YOUR TASK: All of the records below should be retyped exactly, with no pictures included.

Top of DATA

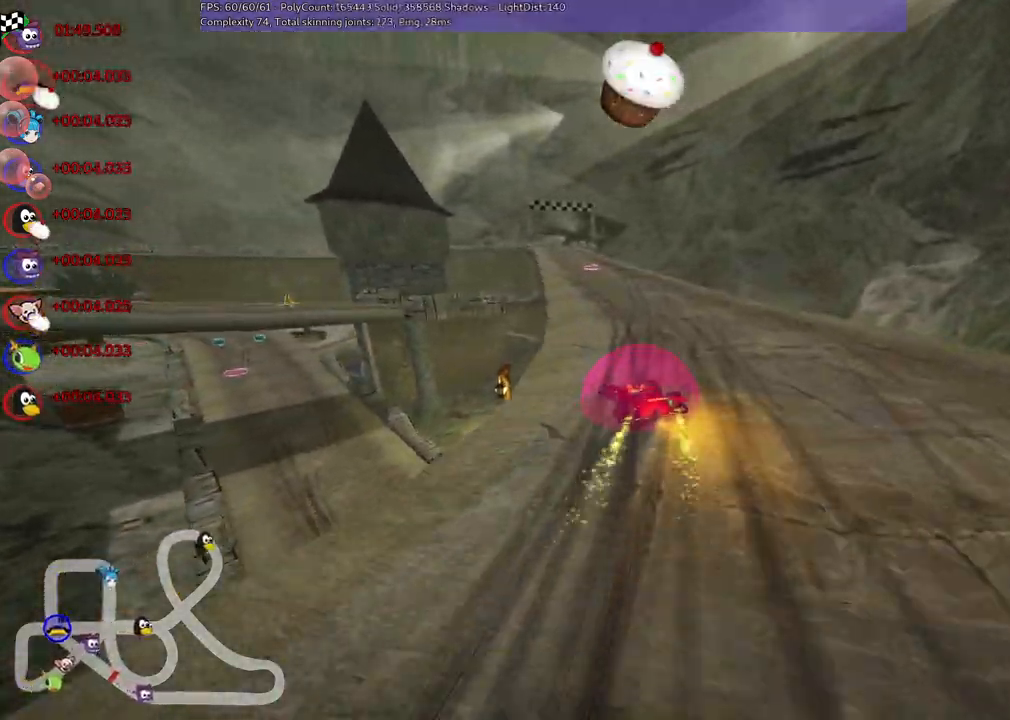
{"keys": ["up"], "events": [[17, "left", "up"], [167, "n", "down"], [267, "m", "up"], [267, "right", "up"], [350, "n", "up"]]}
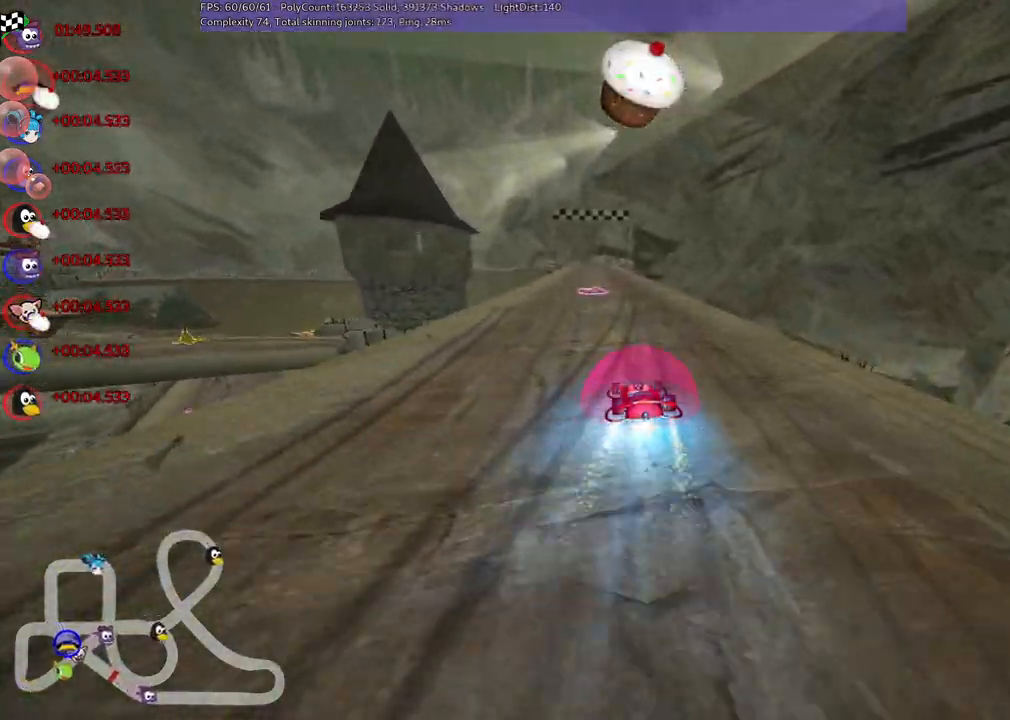
{"keys": ["up"], "events": [[283, "left", "down"], [417, "left", "up"]]}
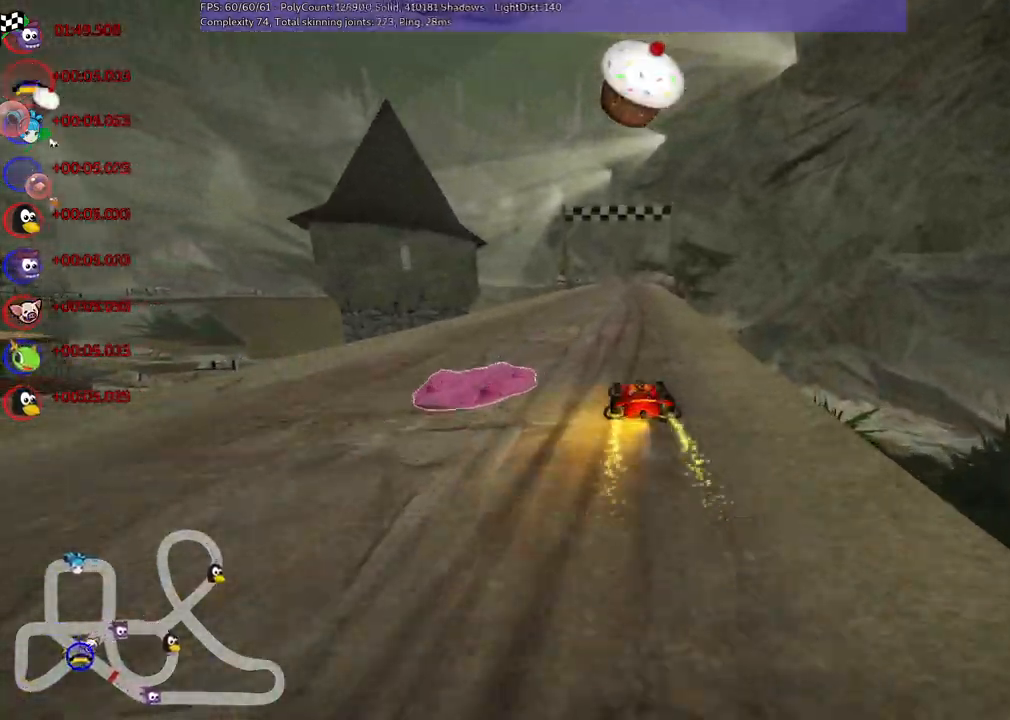
{"keys": ["right", "up"], "events": [[100, "n", "down"], [200, "left", "down"], [250, "n", "up"], [283, "left", "up"], [483, "right", "down"]]}
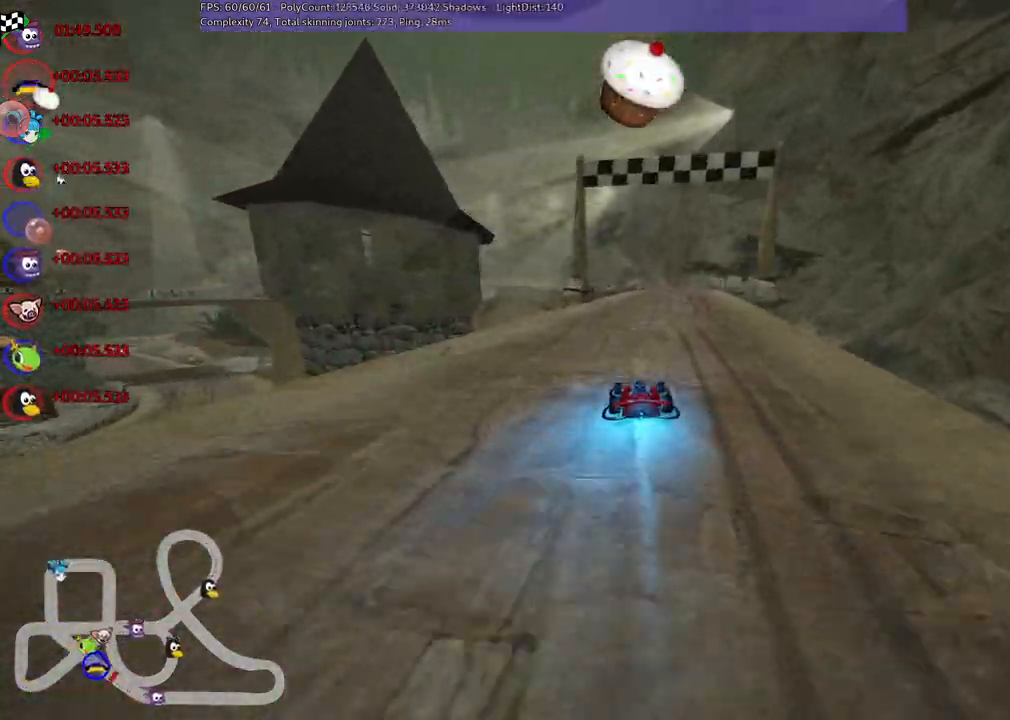
{"keys": ["b", "left", "n", "up"]}
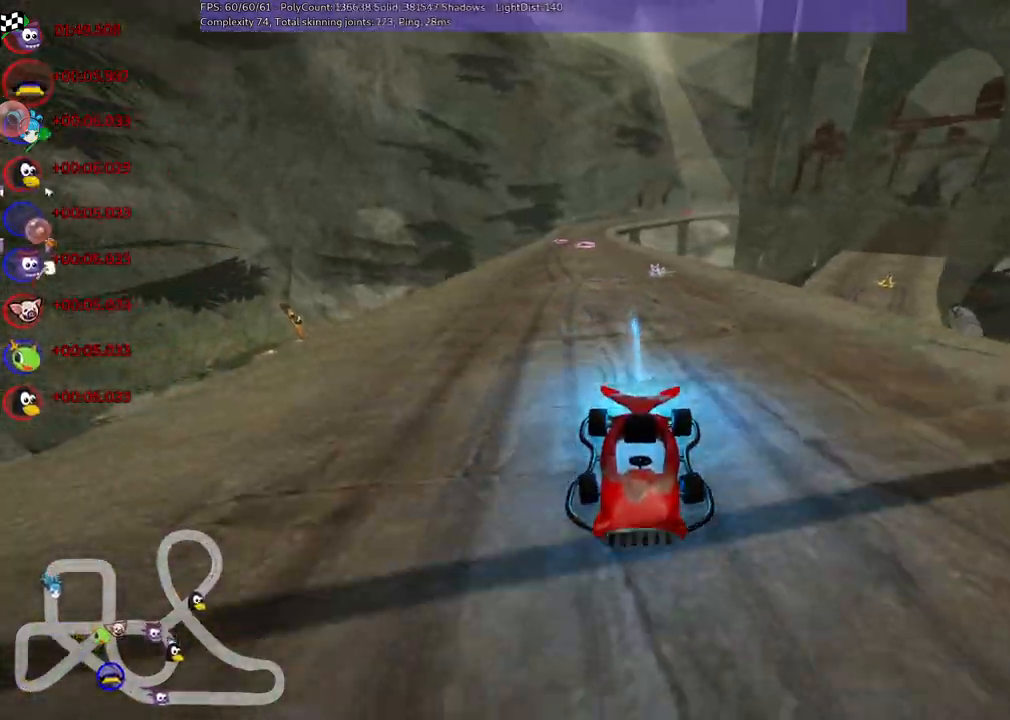
{"keys": ["up"], "events": [[133, "b", "up"], [133, "left", "up"], [133, "n", "up"]]}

Bottom of DATA

RESULT BELOW:
{"keys": ["up"], "events": [[17, "left", "up"], [167, "n", "down"], [267, "m", "up"], [267, "right", "up"], [350, "n", "up"]]}
{"keys": ["up"], "events": [[283, "left", "down"], [417, "left", "up"]]}
{"keys": ["right", "up"], "events": [[100, "n", "down"], [200, "left", "down"], [250, "n", "up"], [283, "left", "up"], [483, "right", "down"]]}
{"keys": ["b", "left", "n", "up"]}
{"keys": ["up"], "events": [[133, "b", "up"], [133, "left", "up"], [133, "n", "up"]]}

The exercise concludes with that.